• [WHAT IS BEING ASKED]:
Put every one of the following lines into a numbered list, leaving out any blank lines.

• [ENTRIES PROVIDED]:
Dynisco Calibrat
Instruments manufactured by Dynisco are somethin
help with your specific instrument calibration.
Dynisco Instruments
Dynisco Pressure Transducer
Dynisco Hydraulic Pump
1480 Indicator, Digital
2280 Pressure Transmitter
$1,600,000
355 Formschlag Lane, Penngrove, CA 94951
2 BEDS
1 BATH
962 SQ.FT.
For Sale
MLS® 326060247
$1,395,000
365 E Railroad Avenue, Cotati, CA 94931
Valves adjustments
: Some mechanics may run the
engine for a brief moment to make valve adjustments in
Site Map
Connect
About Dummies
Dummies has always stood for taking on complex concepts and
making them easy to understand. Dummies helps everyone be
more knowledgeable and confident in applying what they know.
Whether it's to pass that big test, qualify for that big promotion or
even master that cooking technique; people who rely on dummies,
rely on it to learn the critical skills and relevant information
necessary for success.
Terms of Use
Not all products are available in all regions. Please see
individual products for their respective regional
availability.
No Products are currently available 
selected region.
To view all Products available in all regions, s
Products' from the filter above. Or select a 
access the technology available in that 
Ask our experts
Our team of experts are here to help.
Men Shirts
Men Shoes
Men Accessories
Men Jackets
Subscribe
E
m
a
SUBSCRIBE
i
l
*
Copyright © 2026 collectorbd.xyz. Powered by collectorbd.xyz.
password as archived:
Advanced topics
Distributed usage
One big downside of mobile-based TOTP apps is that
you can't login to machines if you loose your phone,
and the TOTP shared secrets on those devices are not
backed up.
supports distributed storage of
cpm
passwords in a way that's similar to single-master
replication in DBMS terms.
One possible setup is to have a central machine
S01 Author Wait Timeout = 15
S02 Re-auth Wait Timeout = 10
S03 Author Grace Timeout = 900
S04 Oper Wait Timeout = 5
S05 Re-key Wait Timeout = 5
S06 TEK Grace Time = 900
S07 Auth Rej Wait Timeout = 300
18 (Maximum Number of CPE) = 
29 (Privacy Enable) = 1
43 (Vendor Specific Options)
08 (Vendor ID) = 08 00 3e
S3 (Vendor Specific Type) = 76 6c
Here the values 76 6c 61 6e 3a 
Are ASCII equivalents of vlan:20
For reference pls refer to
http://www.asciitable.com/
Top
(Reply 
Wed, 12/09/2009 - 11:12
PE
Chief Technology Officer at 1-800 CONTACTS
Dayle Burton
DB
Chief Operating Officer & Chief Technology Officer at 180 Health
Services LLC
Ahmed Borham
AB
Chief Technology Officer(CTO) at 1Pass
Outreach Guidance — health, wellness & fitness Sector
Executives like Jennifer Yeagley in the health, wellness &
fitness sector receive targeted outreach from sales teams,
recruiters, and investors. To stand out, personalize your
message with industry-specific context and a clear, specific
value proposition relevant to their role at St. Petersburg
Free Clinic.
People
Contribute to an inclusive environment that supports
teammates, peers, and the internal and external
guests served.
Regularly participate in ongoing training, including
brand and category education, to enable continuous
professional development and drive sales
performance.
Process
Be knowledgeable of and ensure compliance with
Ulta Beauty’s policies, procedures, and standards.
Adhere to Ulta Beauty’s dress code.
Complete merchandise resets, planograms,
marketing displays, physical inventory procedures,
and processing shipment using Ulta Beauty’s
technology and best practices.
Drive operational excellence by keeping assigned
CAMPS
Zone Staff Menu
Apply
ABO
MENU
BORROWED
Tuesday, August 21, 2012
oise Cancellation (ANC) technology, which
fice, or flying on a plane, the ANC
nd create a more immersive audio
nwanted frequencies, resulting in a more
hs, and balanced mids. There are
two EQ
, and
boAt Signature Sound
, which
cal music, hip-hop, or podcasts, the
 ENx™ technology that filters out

• [PROBLEM SOLUTION]:
1. Dynisco Calibrat
2. Instruments manufactured by Dynisco are somethin
3. help with your specific instrument calibration.
4. Dynisco Instruments
5. Dynisco Pressure Transducer
6. Dynisco Hydraulic Pump
7. 1480 Indicator, Digital
8. 2280 Pressure Transmitter
9. $1,600,000
10. 355 Formschlag Lane, Penngrove, CA 94951
11. 2 BEDS
12. 1 BATH
13. 962 SQ.FT.
14. For Sale
15. MLS® 326060247
16. $1,395,000
17. 365 E Railroad Avenue, Cotati, CA 94931
18. Valves adjustments
19. : Some mechanics may run the
20. engine for a brief moment to make valve adjustments in
21. Site Map
22. Connect
23. About Dummies
24. Dummies has always stood for taking on complex concepts and
25. making them easy to understand. Dummies helps everyone be
26. more knowledgeable and confident in applying what they know.
27. Whether it's to pass that big test, qualify for that big promotion or
28. even master that cooking technique; people who rely on dummies,
29. rely on it to learn the critical skills and relevant information
30. necessary for success.
31. Terms of Use
32. Not all products are available in all regions. Please see
33. individual products for their respective regional
34. availability.
35. No Products are currently available 
36. selected region.
37. To view all Products available in all regions, s
38. Products' from the filter above. Or select a 
39. access the technology available in that 
40. Ask our experts
41. Our team of experts are here to help.
42. Men Shirts
43. Men Shoes
44. Men Accessories
45. Men Jackets
46. Subscribe
47. E
48. m
49. a
50. SUBSCRIBE
51. i
52. l
53. *
54. Copyright © 2026 collectorbd.xyz. Powered by collectorbd.xyz.
55. password as archived:
56. Advanced topics
57. Distributed usage
58. One big downside of mobile-based TOTP apps is that
59. you can't login to machines if you loose your phone,
60. and the TOTP shared secrets on those devices are not
61. backed up.
62. supports distributed storage of
63. cpm
64. passwords in a way that's similar to single-master
65. replication in DBMS terms.
66. One possible setup is to have a central machine
67. S01 Author Wait Timeout = 15
68. S02 Re-auth Wait Timeout = 10
69. S03 Author Grace Timeout = 900
70. S04 Oper Wait Timeout = 5
71. S05 Re-key Wait Timeout = 5
72. S06 TEK Grace Time = 900
73. S07 Auth Rej Wait Timeout = 300
74. 18 (Maximum Number of CPE) = 
75. 29 (Privacy Enable) = 1
76. 43 (Vendor Specific Options)
77. 08 (Vendor ID) = 08 00 3e
78. S3 (Vendor Specific Type) = 76 6c
79. Here the values 76 6c 61 6e 3a 
80. Are ASCII equivalents of vlan:20
81. For reference pls refer to
82. http://www.asciitable.com/
83. Top
84. (Reply 
85. Wed, 12/09/2009 - 11:12
86. PE
87. Chief Technology Officer at 1-800 CONTACTS
88. Dayle Burton
89. DB
90. Chief Operating Officer & Chief Technology Officer at 180 Health
91. Services LLC
92. Ahmed Borham
93. AB
94. Chief Technology Officer(CTO) at 1Pass
95. Outreach Guidance — health, wellness & fitness Sector
96. Executives like Jennifer Yeagley in the health, wellness &
97. fitness sector receive targeted outreach from sales teams,
98. recruiters, and investors. To stand out, personalize your
99. message with industry-specific context and a clear, specific
100. value proposition relevant to their role at St. Petersburg
101. Free Clinic.
102. People
103. Contribute to an inclusive environment that supports
104. teammates, peers, and the internal and external
105. guests served.
106. Regularly participate in ongoing training, including
107. brand and category education, to enable continuous
108. professional development and drive sales
109. performance.
110. Process
111. Be knowledgeable of and ensure compliance with
112. Ulta Beauty’s policies, procedures, and standards.
113. Adhere to Ulta Beauty’s dress code.
114. Complete merchandise resets, planograms,
115. marketing displays, physical inventory procedures,
116. and processing shipment using Ulta Beauty’s
117. technology and best practices.
118. Drive operational excellence by keeping assigned
119. CAMPS
120. Zone Staff Menu
121. Apply
122. ABO
123. MENU
124. BORROWED
125. Tuesday, August 21, 2012
126. oise Cancellation (ANC) technology, which
127. fice, or flying on a plane, the ANC
128. nd create a more immersive audio
129. nwanted frequencies, resulting in a more
130. hs, and balanced mids. There are
131. two EQ
132. , and
133. boAt Signature Sound
134. , which
135. cal music, hip-hop, or podcasts, the
136.  ENx™ technology that filters out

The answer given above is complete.